━━━ Exercise data
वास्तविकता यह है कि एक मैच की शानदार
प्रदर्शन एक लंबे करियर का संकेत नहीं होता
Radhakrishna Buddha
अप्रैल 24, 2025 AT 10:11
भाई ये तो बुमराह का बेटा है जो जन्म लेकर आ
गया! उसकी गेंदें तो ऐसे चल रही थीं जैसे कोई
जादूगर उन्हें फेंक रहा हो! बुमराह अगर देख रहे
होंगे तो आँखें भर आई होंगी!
━━━━━━
━━━ Exercise data
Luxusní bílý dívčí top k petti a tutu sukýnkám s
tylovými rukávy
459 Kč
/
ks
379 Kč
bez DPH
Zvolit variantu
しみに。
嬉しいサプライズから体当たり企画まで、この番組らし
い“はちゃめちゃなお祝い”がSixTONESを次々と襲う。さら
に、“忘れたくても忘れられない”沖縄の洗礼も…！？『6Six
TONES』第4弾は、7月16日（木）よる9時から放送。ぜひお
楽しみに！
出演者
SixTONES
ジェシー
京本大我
━━━━━━
━━━ Exercise data
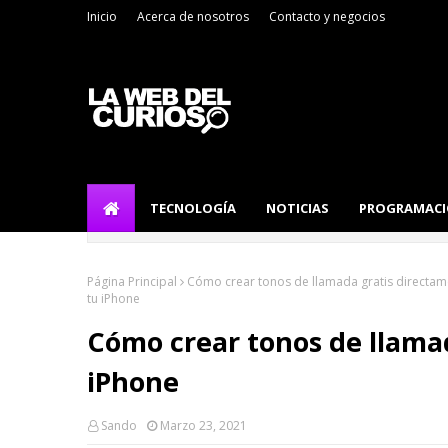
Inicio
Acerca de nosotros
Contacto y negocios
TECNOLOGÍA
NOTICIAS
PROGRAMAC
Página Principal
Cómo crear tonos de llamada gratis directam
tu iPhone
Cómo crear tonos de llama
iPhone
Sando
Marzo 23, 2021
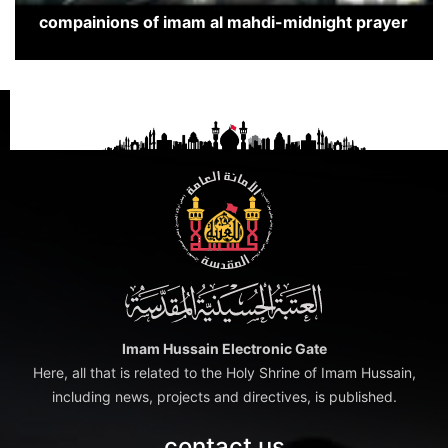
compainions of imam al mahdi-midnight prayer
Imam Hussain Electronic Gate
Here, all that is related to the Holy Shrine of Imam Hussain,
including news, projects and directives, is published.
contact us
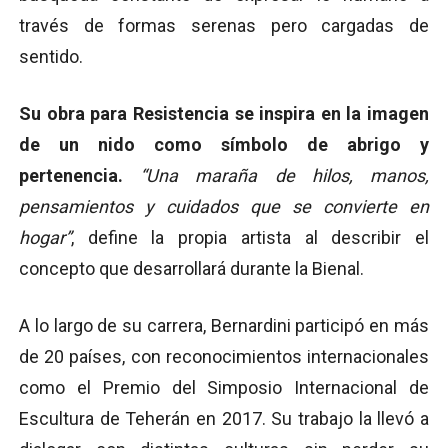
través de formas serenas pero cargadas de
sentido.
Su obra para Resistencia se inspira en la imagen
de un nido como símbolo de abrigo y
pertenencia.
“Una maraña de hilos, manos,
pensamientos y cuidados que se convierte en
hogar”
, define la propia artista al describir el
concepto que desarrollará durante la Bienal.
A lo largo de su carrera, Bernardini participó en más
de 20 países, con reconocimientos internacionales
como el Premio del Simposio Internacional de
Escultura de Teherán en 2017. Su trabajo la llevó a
━━━━━━
◆ Prompt: Copy verbatim, from the listing above, each line from the one containing "वास्तविकता यह है कि एक मैच की शानदार" down to the one containing "गया! उसकी गेंदें तो ऐसे चल रही थीं जैसे कोई", inclusive.

◆ Response:
वास्तविकता यह है कि एक मैच की शानदार
प्रदर्शन एक लंबे करियर का संकेत नहीं होता
Radhakrishna Buddha
अप्रैल 24, 2025 AT 10:11
भाई ये तो बुमराह का बेटा है जो जन्म लेकर आ
गया! उसकी गेंदें तो ऐसे चल रही थीं जैसे कोई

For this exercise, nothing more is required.